Oh my stars! You know how when I started this blog I said that I wanted to find those books that were the "if you only have time to read one book...read this one" kind of books? (She asks her possibly imaginary, definitely invisible fan base friends.) Well, Shipbreaker by Paolo Bacigalupi is one of those books.
It is the future Gulf Coast and the ocean liners of our time lay like dinosaur skeletons along the coastline, outdated and rusted, relics of the Accelerated Age with its fossil fuels and crude steel. Our protagonist, Nailer, and his crew are shipbreakers, scavengers climbing through the tight ducts and deadly mazes of the monoliths to pull out precious copper wire and anything else of value for their crew bosses, trying to earn quota. It is a harsh existence, a mad struggle for survival in a shanty town of drug addicts and tribe-like crews, where it is every man or woman for themselves and even crew loyalties, though sworn by blood, are never a certainty. It is the only life Nailer has known. On the horizon he can see the clipper ships, shiny and new, travelling to destinations unknown, far away from the life of violence, poverty and pain to which he is accustomed. When he and his crew mate Pima come across a wrecked clipper and find the salvage includes a surviving young "swank," a girl of a high social order with more wealth in one piece of jewelry than they would see in a lifetime, Nailer imagines there might be a way out for him, a chance at a better life.
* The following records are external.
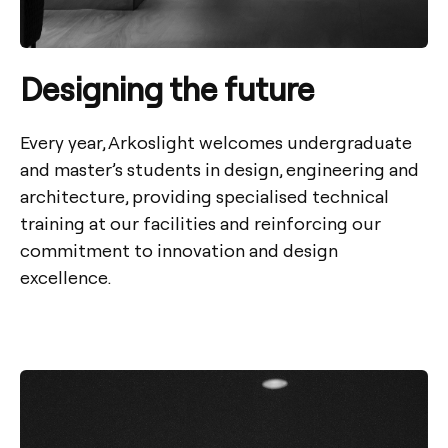
Designing the future
Every year, Arkoslight welcomes undergraduate
and master’s students in design, engineering and
architecture, providing specialised technical
training at our facilities and reinforcing our
commitment to innovation and design
excellence.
But the risks, dangers and intrigue involved on his journey are more than even he could have imagined.
When I started this book, I knew it was good. I read a chapter and loved the dystopian setting, the Mad Max-ish feel of the whole thing. But I put it down, waiting for a "good time" to read. A mystical time when I didn't have babies to feed, children to teach, dinner to get on the table. I thought I would sneak in a chapter here and a chapter there between my responsibilities and post-9:00 p.m. narcolepsy. Today my sweet wee Puddle is not feeling well and needing to be held while he naps, so I thought to myself, "Well, this will be a good time to read." By chapter three, I was a goner. Like, throwing hot dogs and Little Debbie snacks at the kids, yes-you-may-use-a-Sharpie-to-do-your-copywork-just-leave-Mummy-alone kind of gone. I didn't just want to keep reading. I needed to. I had to. It was my life's purpose.
This book is like The Lord of the Flies, The Island of Dr. Moreau, and Horatio Hornblower had a baby in a post-apocalyptic, quasi-industrial world and it works. Like, really works. All the way. I was engrossed the entire time, always thinking the end of the next chapter would be a good place to stop, always on the edge of my seat and wanting more by the time it arrived. I loved the moral ambiguity of the characters. From the tattooed, scarred shipbreakers to the well-dressed, haughty swanks, the only thing at times distinguishing the "good" guys from the "bad" is a lack of purely evil intention. This story is fast-paced and as rough as the shipbreakers themselves, but it is also well-crafted, imaginative and a really, really good read.